EXERCISE REQUIREMENTS
Among the entries below, find the line with "While every reasonable", then quote it and each following line up to and including the line with "the publisher to", and nothing else.

SOURCE RECORDS
********************
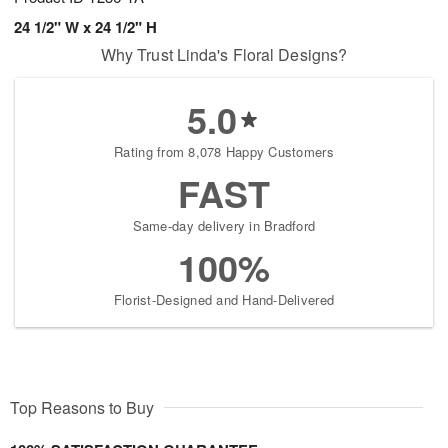
24 1/2" W x 24 1/2" H
Why Trust Linda's Floral Designs?
5.0
Rating from 8,078 Happy Customers
FAST
Same-day delivery in Bradford
100%
Florist-Designed and Hand-Delivered
Top Reasons to Buy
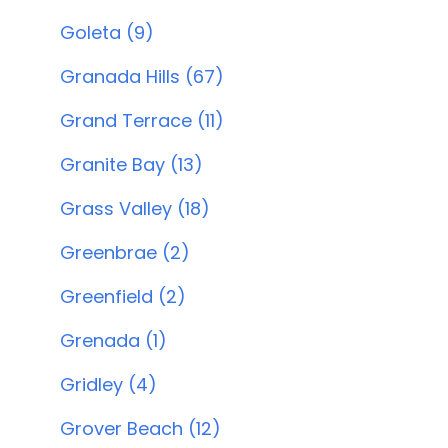
Goleta (9)
Granada Hills (67)
Grand Terrace (11)
Granite Bay (13)
Grass Valley (18)
Greenbrae (2)
Greenfield (2)
Grenada (1)
Gridley (4)
Grover Beach (12)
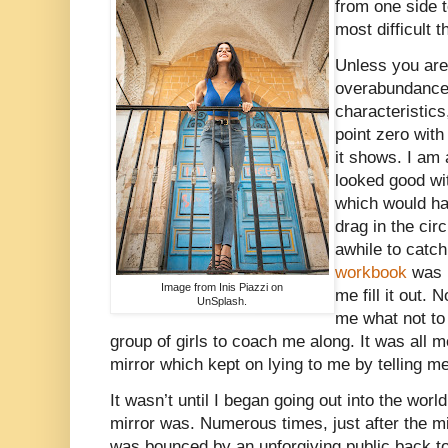
from one side t
most difficult 
Unless you are
overabundance 
characteristics
point zero wit
it shows. I am 
looked good wi
which would ha
drag in the circ
awhile to cat
workbook
was b
Image from Inis Piazzi on
me fill it out.
UnSplash.
me what not to
group of girls to coach me along. It was all 
mirror which kept on lying to me by telling me 
It wasn’t until I began going out into the worl
mirror was. Numerous times, just after the mir
was bounced by an unforgiving public back to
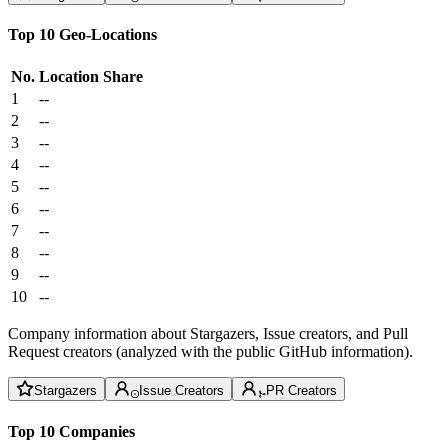
Top 10 Geo-Locations
No.
Location
Share
1
--
2
--
3
--
4
--
5
--
6
--
7
--
8
--
9
--
10
--
Company information about Stargazers, Issue creators, and Pull
Request creators (analyzed with the public GitHub information).
Stargazers
Issue Creators
PR Creators
Top 10 Companies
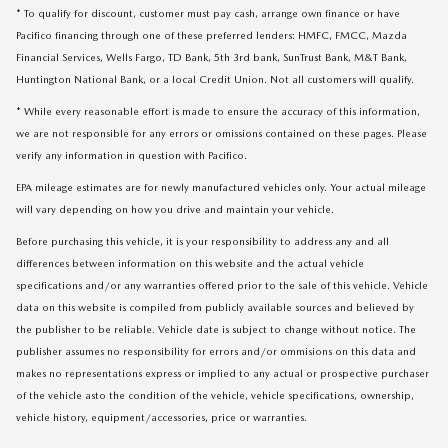
* To qualify for discount, customer must pay cash, arrange own finance or have
Pacifico financing through one of these preferred lenders: HMFC, FMCC, Mazda
Financial Services, Wells Fargo, TD Bank, 5th 3rd bank, SunTrust Bank, M&T Bank,
Huntington National Bank, or a local Credit Union. Not all customers will qualify.
* While every reasonable effort is made to ensure the accuracy of this information,
we are not responsible for any errors or omissions contained on these pages. Please
verify any information in question with Pacifico.
EPA mileage estimates are for newly manufactured vehicles only. Your actual mileage
will vary depending on how you drive and maintain your vehicle.
Before purchasing this vehicle, it is your responsibility to address any and all
differences between information on this website and the actual vehicle
specifications and/or any warranties offered prior to the sale of this vehicle. Vehicle
data on this website is compiled from publicly available sources and believed by
the publisher to be reliable. Vehicle date is subject to change without notice. The
publisher assumes no responsibility for errors and/or ommisions on this data and
makes no representations express or implied to any actual or prospective purchaser
of the vehicle asto the condition of the vehicle, vehicle specifications, ownership,
vehicle history, equipment/accessories, price or warranties.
********************
RESPONSE TO THIS EXERCISE
* While every reasonable effort is made to ensure the accuracy of this information,
we are not responsible for any errors or omissions contained on these pages. Please
verify any information in question with Pacifico.
EPA mileage estimates are for newly manufactured vehicles only. Your actual mileage
will vary depending on how you drive and maintain your vehicle.
Before purchasing this vehicle, it is your responsibility to address any and all
differences between information on this website and the actual vehicle
specifications and/or any warranties offered prior to the sale of this vehicle. Vehicle
data on this website is compiled from publicly available sources and believed by
the publisher to be reliable. Vehicle date is subject to change without notice. The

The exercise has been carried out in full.